First: Thanks for an error report that is very easy to understand. I
wish all error reports where as well written as this.
> Error example:
>
> Failing case 1:
>
> address@hidden:~] parallel --dry-run -j 1 --header --colsep '\t' "echo
> f1={f-1} f2={f2}" :::: <(perl -e 'printf "f-1\tf2\nA\tB\nC\tD\n"')
> \t echo f1=A f2=B
> \t echo f1=C f2=D
Here you are giving --header the argument of '--colsep'. So the equivalent is:
parallel --header '--colsep' --dry-run -j 1 '\t' "echo f1={f-1}
f2={f2}" :::: <(perl -e 'printf "f-1\tf2\nA\tB\nC\tD\n"')
--header always takes an argument and you are giving it one (albeit a
weird one).
> Failing case 2:
>
> address@hidden:~] parallel --dry-run -j 1 --header '.*\n' --colsep "echo
> f1={f-1} f2={f2}" :::: <(perl -e 'printf "f-1\tf2\nA\tB\nC\tD\n"')

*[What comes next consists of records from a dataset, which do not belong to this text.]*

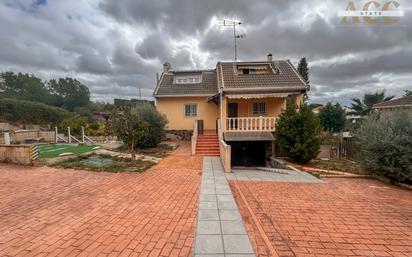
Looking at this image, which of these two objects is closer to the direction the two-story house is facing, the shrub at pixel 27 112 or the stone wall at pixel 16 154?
the stone wall

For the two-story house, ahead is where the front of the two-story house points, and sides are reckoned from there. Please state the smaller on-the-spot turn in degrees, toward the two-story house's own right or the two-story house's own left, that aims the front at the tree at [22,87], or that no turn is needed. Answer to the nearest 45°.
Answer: approximately 135° to the two-story house's own right

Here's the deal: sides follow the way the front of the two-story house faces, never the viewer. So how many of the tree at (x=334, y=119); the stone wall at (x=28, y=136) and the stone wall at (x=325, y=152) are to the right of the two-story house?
1

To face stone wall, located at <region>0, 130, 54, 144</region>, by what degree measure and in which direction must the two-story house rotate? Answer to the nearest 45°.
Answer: approximately 90° to its right

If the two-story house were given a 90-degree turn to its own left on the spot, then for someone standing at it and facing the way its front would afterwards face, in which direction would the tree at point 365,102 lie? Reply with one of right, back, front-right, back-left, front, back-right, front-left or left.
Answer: front-left

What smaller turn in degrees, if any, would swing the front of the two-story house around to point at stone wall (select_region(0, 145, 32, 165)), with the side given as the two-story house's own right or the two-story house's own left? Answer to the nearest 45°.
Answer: approximately 45° to the two-story house's own right

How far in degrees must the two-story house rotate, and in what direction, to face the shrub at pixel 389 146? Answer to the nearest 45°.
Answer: approximately 45° to its left

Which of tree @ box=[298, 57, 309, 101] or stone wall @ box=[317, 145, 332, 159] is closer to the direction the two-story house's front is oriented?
the stone wall

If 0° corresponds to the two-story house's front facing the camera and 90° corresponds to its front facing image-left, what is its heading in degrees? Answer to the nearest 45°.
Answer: approximately 0°

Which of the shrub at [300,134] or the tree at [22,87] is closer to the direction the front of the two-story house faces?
the shrub

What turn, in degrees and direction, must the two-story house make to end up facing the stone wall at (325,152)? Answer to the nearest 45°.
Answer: approximately 45° to its left

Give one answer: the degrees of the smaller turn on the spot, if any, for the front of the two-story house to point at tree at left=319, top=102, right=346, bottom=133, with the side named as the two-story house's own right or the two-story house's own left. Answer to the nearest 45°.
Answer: approximately 135° to the two-story house's own left
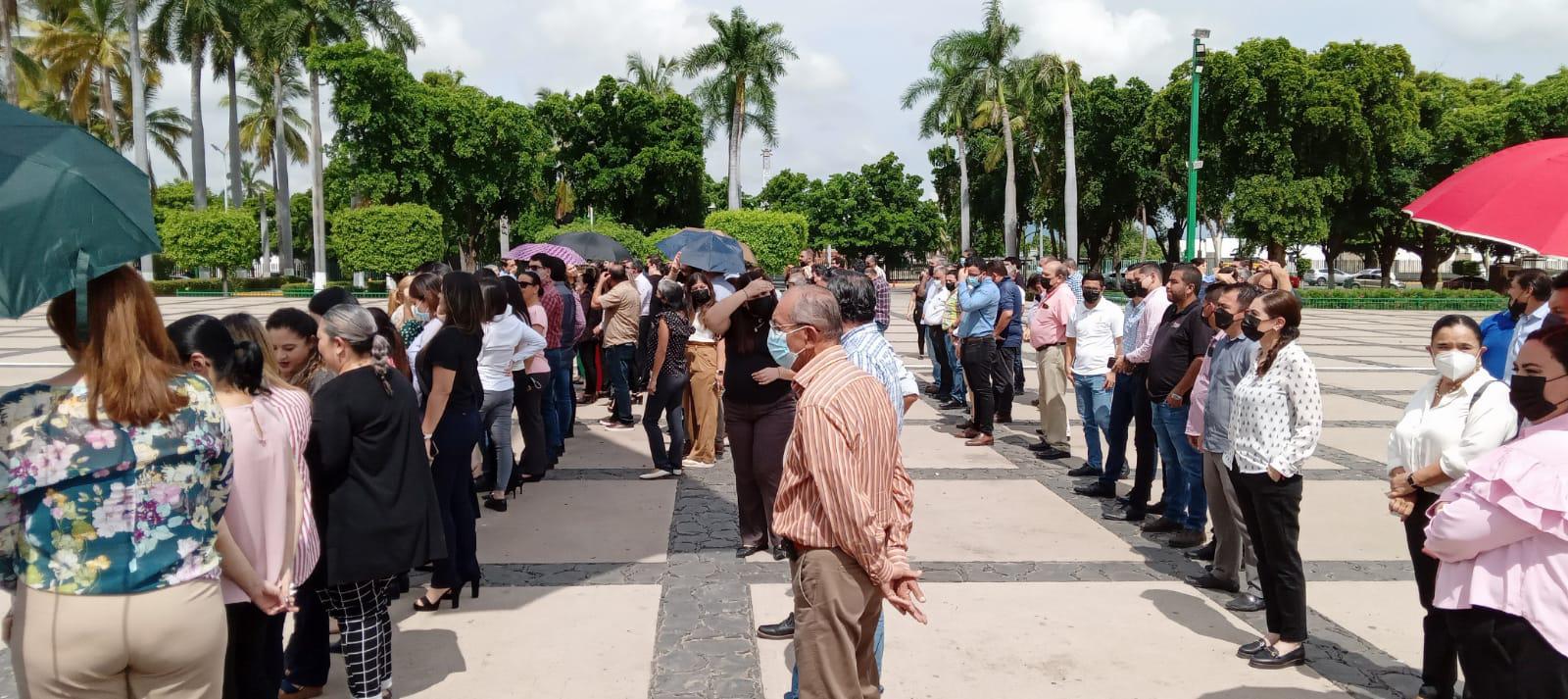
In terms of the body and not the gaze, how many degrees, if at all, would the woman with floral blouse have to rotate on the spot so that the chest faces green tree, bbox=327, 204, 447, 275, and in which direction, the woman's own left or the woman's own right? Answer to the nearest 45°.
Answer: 0° — they already face it

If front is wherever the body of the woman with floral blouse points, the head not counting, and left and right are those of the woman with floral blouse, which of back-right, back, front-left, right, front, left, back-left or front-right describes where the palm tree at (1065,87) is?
front-right

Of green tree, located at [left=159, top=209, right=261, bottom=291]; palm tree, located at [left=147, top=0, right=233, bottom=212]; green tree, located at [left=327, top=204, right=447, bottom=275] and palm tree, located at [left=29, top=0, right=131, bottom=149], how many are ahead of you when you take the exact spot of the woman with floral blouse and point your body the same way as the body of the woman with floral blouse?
4

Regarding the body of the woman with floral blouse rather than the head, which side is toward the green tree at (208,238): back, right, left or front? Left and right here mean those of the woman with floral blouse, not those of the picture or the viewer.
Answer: front

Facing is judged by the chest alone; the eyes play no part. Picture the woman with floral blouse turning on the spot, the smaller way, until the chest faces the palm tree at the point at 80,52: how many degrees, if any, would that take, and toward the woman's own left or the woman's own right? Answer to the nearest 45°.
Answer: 0° — they already face it

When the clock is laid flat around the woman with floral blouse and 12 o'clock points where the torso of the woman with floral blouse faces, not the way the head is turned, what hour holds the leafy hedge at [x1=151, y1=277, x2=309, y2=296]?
The leafy hedge is roughly at 12 o'clock from the woman with floral blouse.

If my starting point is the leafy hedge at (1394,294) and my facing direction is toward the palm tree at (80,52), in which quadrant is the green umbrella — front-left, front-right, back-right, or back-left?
front-left

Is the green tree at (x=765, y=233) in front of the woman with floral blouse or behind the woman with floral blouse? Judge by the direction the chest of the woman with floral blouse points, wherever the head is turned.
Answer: in front

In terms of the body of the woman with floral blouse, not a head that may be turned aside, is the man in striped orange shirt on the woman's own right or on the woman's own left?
on the woman's own right

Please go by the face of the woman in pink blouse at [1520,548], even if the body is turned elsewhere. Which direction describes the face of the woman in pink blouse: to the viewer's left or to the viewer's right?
to the viewer's left

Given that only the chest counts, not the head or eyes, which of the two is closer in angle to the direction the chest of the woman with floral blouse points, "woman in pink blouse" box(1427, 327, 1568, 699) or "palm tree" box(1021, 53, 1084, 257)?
the palm tree

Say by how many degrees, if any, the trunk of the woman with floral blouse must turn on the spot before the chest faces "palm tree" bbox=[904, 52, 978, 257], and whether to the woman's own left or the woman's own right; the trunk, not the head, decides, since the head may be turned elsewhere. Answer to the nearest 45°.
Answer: approximately 45° to the woman's own right

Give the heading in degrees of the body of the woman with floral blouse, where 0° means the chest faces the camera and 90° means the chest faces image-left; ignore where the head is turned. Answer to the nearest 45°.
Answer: approximately 180°

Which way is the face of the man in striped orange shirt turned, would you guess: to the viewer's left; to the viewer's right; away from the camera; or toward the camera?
to the viewer's left

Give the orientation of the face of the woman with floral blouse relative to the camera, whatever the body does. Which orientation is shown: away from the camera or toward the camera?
away from the camera

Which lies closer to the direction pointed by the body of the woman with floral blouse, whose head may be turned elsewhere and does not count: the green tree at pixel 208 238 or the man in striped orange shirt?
the green tree

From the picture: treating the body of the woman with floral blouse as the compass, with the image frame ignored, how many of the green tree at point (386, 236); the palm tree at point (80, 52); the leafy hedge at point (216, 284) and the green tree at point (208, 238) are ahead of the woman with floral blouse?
4
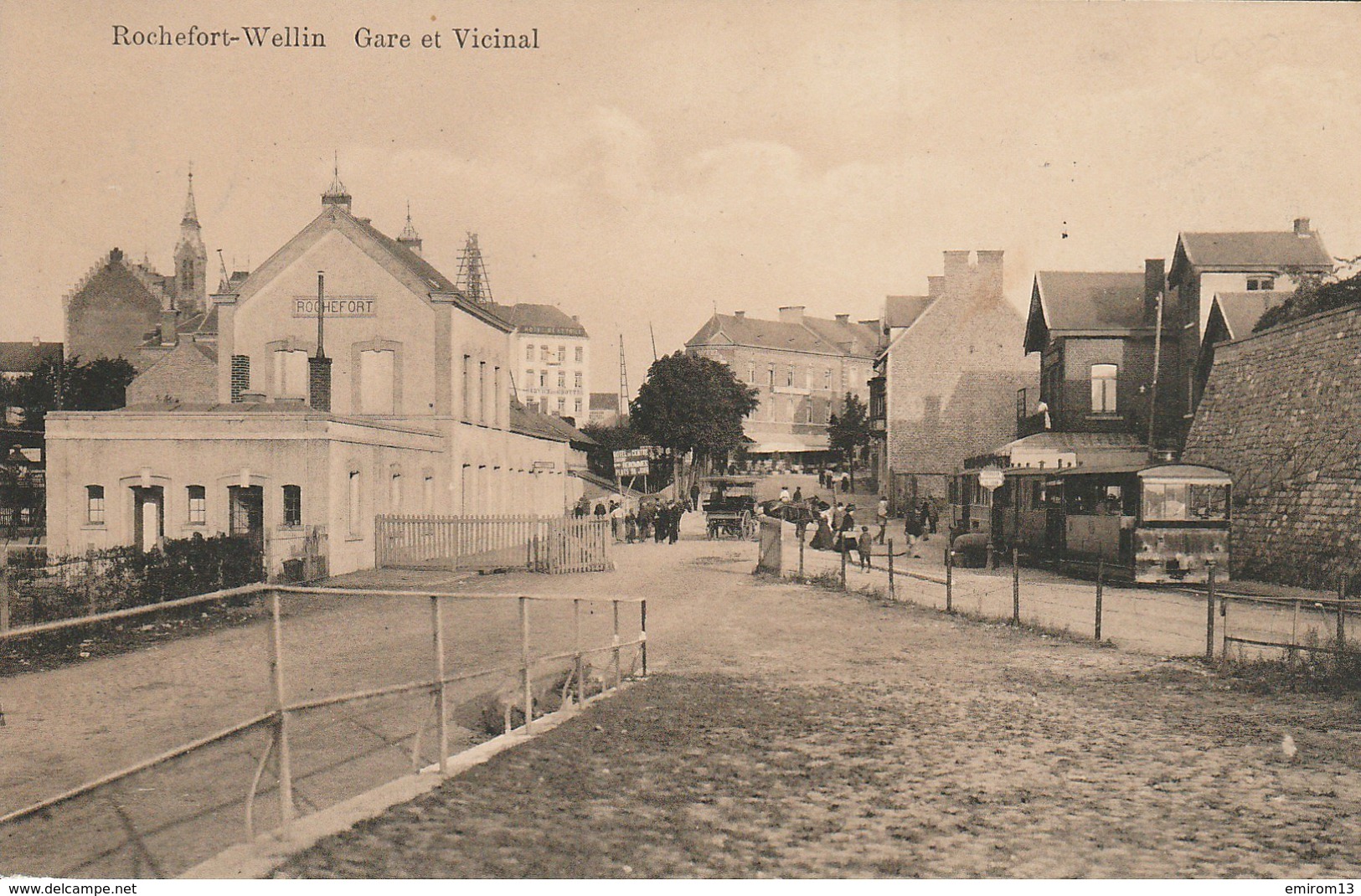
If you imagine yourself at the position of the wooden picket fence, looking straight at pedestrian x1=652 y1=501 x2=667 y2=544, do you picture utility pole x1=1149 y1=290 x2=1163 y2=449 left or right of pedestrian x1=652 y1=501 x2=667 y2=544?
right
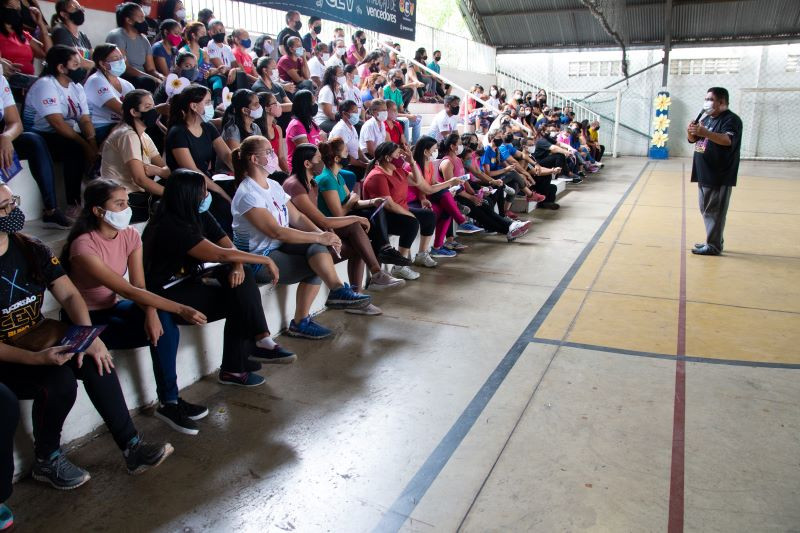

Here you give --colsep the argument "echo f1={f-1} f2={f2}". This is
also a pretty weird argument to give --colsep.
In both cases I do not see a way to detect this: You _should_ be able
to give pretty weird input to both --colsep and --header if your data
requires this.
> Description:
>
> It appears that --header and --colsep when used with their default arguments
> can produce inconsistent results, if an argument is provided to only one of
> the two parameters. The result is counter-intuitive.
There is no default argument - they _always_ take an argument.